Anyway,we can likely get it into a developer release by the end ofJanuary.
I've run another experiment today to measure the effect of this polling. I took two different TBB applications. The first (the one I'm interested in, call it "A"), which runs a computation that takes about 7s when limited to 4 threads (or about, 75s when run 10 times in a wrapper). The other application ("B") is a "stressor" that takes about 80s to compute with 4 threads. Both these times were obtained when run separately from each other.
First, I ran both applications together (on an 8-way machine), with A calling scheduler_task_init init and B calling scheduler_task_init init(4). Consequently, application B took about 7% longer to run. A exhibited a more irregular pattern, with 8 of the 10 runs taking about the normal 7s, and the other two taking about 11.6s and 13.3s.
There are several other possible sources of interference that have nothing to do with TBB's polling: I/O and memory contention, OS noise, etc. However, while application A is memory-intensive, application B is mostly compute-bound, with very little RAM usage (less than 2M resident). The OS could be a factor, but when measuring either application independently, they scale reasonably well to 8 threads, so I suspect it's ok.
To verify that the source of the interference is TBB's polling in application A, I ran a second experiment: I limited both of the init's to 4 threads. And indeed, run times for both applications were unaffected, compared to running them in isolation.
So the fix to the polling issue is indeed required for predicatable performance in our setup. I don't understand the change you made and how it affected affinity, but perhaps I can make a naive suggestion: instead of doing away with polling altogether, perhaps you can just implement an exponential backoff polling delay. Or better yet, poll not on time intervals, but rather whenever a task is added to any run queue (the completion/deletion of a task should probably not trigger a poll as stealing tasks cannot improve things from the previous stealing attempt).

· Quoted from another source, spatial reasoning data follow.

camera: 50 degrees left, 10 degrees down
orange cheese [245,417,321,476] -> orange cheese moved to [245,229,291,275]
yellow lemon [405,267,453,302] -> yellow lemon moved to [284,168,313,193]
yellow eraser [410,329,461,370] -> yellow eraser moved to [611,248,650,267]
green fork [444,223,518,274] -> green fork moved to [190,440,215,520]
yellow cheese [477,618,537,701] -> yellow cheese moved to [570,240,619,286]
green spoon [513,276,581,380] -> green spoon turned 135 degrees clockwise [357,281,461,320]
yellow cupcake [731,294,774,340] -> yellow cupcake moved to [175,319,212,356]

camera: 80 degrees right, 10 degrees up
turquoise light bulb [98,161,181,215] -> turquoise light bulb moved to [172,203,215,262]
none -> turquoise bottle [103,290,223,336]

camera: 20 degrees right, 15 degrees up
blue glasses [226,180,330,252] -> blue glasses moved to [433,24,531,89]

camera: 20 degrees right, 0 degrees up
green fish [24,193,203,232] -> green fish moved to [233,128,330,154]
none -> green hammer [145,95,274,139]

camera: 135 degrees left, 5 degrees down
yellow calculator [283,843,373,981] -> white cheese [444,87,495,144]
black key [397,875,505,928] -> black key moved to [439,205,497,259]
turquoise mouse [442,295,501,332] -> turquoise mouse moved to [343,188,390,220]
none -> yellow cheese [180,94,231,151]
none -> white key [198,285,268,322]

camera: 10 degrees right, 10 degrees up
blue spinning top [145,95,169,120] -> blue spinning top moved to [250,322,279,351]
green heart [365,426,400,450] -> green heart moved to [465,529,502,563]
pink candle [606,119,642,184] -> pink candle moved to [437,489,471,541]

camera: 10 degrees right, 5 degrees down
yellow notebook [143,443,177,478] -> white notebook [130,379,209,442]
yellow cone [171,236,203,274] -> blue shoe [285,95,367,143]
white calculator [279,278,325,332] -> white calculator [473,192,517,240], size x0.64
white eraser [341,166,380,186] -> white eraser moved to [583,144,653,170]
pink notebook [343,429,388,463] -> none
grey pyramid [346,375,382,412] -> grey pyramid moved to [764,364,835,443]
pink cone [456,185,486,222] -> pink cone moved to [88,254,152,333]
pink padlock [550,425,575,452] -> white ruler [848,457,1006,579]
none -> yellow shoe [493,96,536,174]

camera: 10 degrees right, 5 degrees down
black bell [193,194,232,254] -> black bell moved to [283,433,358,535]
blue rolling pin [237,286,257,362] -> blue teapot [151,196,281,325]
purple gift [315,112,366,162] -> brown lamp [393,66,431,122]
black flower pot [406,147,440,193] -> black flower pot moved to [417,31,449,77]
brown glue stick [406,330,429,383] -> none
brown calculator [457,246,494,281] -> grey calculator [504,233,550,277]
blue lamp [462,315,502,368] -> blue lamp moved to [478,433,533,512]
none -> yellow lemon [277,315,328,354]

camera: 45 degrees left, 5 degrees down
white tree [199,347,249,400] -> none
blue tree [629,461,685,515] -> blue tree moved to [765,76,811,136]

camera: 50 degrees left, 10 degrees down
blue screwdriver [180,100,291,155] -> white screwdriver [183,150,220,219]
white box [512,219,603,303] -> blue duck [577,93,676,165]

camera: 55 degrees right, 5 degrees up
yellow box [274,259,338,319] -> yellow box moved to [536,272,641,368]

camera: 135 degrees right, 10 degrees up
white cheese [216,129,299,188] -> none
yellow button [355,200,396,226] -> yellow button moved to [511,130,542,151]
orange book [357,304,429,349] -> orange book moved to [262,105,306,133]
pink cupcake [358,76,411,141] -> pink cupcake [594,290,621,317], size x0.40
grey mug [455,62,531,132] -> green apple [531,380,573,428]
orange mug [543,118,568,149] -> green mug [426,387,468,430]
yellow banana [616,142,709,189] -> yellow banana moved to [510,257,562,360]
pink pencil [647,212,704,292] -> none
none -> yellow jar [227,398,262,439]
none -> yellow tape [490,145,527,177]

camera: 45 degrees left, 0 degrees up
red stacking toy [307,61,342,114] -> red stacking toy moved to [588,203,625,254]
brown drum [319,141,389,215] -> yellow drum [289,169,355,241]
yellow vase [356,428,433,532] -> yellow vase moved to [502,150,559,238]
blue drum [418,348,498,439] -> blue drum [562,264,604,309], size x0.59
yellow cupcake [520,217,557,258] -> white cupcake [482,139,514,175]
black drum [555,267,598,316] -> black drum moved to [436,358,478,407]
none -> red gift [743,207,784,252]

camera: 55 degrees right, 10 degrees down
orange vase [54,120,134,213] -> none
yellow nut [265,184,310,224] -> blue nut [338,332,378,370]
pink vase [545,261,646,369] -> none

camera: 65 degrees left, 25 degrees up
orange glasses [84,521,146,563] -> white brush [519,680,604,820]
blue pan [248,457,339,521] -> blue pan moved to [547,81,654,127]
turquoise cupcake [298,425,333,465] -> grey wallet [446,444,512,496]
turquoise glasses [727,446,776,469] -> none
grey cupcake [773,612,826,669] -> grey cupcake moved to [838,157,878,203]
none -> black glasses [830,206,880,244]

I'm back from vacation and reworked the thread gating algorithm today so that it does not foul the affinity partitioner. Here's a summary of the new logic:
A worker tries to steal for a while, and if unsuccessful, it starts taking a global snapshot of all the task pools. If all pools are found to be empty, the thread blocks until another task is added to one of the task pools.
To deal with core-to-thread affinity issues, the "tries to steal for a while" period is extended a little bit beyond the minimum necessary, so that if a program alternates rapidly between serial and parallel sections, the workers do not block, and thus do not lose their core-to-thread affinity (as I was seeing when the blocking was being done via a Linux futex).
The change should show up in the next development release, likely by mid-January.